## Document passage
The background task scheme is initiated by the TN node. The TN node maintains a state machine, which discovers the node and initiates an asynchronous task to the CN node to invoke the background task. This process does not require high reliability and asynchronous background tasks do not require high real-time responsiveness and idempotence.

05 HA Keeper

HA Keeper maintains the state of each node in the cluster, keeps a heartbeat with each node in the cluster, and pulls the node up when the node hangs; in addition, HA Keeper also interacts with the external K8S resource pool to establish the context of the added nodes. HA Keeper is a reliable cluster with a single Raft group, which does not have a high degree of concurrency itself, and can only carry a low heartbeat frequency.

01 Workflow

MatrixOne uses a two-phase commit (2PC) implementation of transactions that is slightly different from the current NewSQL solution. The specific writing process is as follows:

The client writes data using the write interface and saves the read/write space of the transaction on the CN node after the request reaches the CN node. The data starts conflict detection only regarding the TN(TN in the diagram) node.

The data interactions that occur in the middle of a transaction from begin to commit are stored on the CN node's workspace, and once the client initiates the commit, the CN node performs a two-phase commit to push the data to the TN node. The workspace data may be distributed across multiple TN nodes, so we designed a two-phase processing flow within the TN node: The first stage is Prepare and the second stage is commit.

## Stored data entries
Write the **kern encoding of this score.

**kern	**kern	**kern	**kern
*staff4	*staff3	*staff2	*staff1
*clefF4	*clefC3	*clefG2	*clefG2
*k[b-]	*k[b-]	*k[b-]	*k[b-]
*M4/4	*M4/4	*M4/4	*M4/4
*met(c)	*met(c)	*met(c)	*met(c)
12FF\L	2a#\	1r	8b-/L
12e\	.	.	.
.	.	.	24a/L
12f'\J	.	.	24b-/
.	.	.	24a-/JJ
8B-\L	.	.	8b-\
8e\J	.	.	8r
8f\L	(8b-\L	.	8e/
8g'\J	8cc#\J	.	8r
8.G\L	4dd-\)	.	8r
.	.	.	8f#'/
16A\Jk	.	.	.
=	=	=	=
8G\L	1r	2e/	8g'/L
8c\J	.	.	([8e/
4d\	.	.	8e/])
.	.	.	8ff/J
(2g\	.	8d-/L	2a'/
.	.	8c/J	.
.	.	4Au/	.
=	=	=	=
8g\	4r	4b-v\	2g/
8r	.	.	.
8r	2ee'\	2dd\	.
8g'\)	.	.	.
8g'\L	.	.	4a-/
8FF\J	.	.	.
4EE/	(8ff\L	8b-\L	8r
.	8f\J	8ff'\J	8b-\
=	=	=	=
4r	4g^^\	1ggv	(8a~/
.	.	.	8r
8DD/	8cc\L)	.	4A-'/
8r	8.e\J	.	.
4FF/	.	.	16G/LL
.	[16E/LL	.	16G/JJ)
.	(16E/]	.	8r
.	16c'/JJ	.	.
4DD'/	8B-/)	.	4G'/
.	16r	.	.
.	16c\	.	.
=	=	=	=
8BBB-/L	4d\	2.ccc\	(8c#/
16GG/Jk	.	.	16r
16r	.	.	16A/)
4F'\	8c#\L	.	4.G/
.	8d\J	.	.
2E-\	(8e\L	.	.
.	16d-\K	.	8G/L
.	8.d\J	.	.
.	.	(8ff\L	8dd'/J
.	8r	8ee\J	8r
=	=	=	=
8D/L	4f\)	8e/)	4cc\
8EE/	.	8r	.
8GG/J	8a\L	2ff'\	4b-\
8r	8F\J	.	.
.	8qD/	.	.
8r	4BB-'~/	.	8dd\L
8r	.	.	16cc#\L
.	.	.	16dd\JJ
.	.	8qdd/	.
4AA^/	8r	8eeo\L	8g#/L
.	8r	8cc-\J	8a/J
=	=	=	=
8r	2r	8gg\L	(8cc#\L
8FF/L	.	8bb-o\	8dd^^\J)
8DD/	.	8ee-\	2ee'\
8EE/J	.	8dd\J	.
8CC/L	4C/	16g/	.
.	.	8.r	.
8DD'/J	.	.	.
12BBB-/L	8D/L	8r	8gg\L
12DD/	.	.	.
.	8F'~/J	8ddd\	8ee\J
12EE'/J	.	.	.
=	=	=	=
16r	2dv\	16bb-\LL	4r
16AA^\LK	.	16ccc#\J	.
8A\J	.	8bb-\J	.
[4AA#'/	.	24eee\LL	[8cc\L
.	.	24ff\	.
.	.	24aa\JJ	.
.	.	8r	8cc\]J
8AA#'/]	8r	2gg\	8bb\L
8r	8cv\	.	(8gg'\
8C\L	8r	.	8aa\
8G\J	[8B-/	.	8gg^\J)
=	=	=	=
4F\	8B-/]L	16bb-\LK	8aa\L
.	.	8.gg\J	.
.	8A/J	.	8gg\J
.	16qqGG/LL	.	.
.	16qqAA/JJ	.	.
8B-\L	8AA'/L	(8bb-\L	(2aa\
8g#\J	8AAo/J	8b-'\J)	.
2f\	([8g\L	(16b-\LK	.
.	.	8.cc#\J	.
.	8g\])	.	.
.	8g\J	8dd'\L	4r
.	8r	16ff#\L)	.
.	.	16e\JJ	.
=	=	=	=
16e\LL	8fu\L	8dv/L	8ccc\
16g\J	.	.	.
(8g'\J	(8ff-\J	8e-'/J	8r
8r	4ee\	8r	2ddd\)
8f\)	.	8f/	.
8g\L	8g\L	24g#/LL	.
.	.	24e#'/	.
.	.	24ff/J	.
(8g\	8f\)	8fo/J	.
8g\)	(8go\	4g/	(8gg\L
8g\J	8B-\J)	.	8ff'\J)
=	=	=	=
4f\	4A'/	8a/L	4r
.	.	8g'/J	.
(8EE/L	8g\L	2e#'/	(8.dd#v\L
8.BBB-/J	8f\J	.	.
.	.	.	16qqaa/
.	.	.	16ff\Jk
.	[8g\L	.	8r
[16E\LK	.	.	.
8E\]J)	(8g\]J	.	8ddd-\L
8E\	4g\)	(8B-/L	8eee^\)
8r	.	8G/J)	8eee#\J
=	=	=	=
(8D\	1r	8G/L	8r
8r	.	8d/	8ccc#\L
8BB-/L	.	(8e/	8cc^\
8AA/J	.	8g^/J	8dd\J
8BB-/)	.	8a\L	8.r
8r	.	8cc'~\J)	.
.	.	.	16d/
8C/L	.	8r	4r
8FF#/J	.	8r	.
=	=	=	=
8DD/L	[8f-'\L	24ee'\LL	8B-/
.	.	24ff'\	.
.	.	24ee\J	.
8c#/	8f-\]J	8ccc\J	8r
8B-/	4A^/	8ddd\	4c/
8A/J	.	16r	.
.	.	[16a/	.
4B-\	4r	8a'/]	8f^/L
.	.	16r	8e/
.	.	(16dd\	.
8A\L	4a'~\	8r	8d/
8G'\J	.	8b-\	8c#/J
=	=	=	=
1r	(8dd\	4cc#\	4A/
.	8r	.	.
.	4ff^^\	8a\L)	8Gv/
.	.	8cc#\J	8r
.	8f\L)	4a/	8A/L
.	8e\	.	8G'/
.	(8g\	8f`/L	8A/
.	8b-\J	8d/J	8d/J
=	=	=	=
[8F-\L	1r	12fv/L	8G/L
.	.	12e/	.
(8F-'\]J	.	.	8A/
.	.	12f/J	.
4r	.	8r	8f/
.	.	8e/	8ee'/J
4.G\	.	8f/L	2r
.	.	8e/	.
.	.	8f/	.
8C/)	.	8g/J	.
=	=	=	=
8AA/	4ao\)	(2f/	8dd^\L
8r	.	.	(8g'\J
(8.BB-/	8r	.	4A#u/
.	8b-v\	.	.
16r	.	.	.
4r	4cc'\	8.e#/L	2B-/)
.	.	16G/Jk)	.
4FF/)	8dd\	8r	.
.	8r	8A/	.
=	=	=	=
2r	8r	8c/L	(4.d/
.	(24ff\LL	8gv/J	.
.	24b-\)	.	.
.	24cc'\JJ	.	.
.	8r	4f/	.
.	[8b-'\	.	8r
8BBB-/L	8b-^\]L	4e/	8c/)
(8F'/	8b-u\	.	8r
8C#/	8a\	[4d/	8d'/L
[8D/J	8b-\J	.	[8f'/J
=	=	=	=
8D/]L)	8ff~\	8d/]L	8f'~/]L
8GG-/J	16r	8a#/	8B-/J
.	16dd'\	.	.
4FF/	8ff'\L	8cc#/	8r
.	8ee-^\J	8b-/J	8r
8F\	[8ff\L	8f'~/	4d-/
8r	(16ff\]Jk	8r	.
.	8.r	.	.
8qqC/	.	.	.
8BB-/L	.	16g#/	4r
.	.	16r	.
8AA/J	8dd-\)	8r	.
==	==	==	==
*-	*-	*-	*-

## Written task A
In the MatrixOne architecture passage, how many Raft groups make up the HA Keeper cluster?
## Written task B
Rewrite the MatrixOne architecture passage from "The background task scheme" up to and including "responsiveness and idempotence.", renaming "TN node" to "transaction node".

## Output A
A single Raft group.

## Output B
The background task scheme is initiated by the transaction node. The transaction node maintains a state machine, which discovers the node and initiates an asynchronous task to the CN node to invoke the background task. This process does not require high reliability and asynchronous background tasks do not require high real-time responsiveness and idempotence.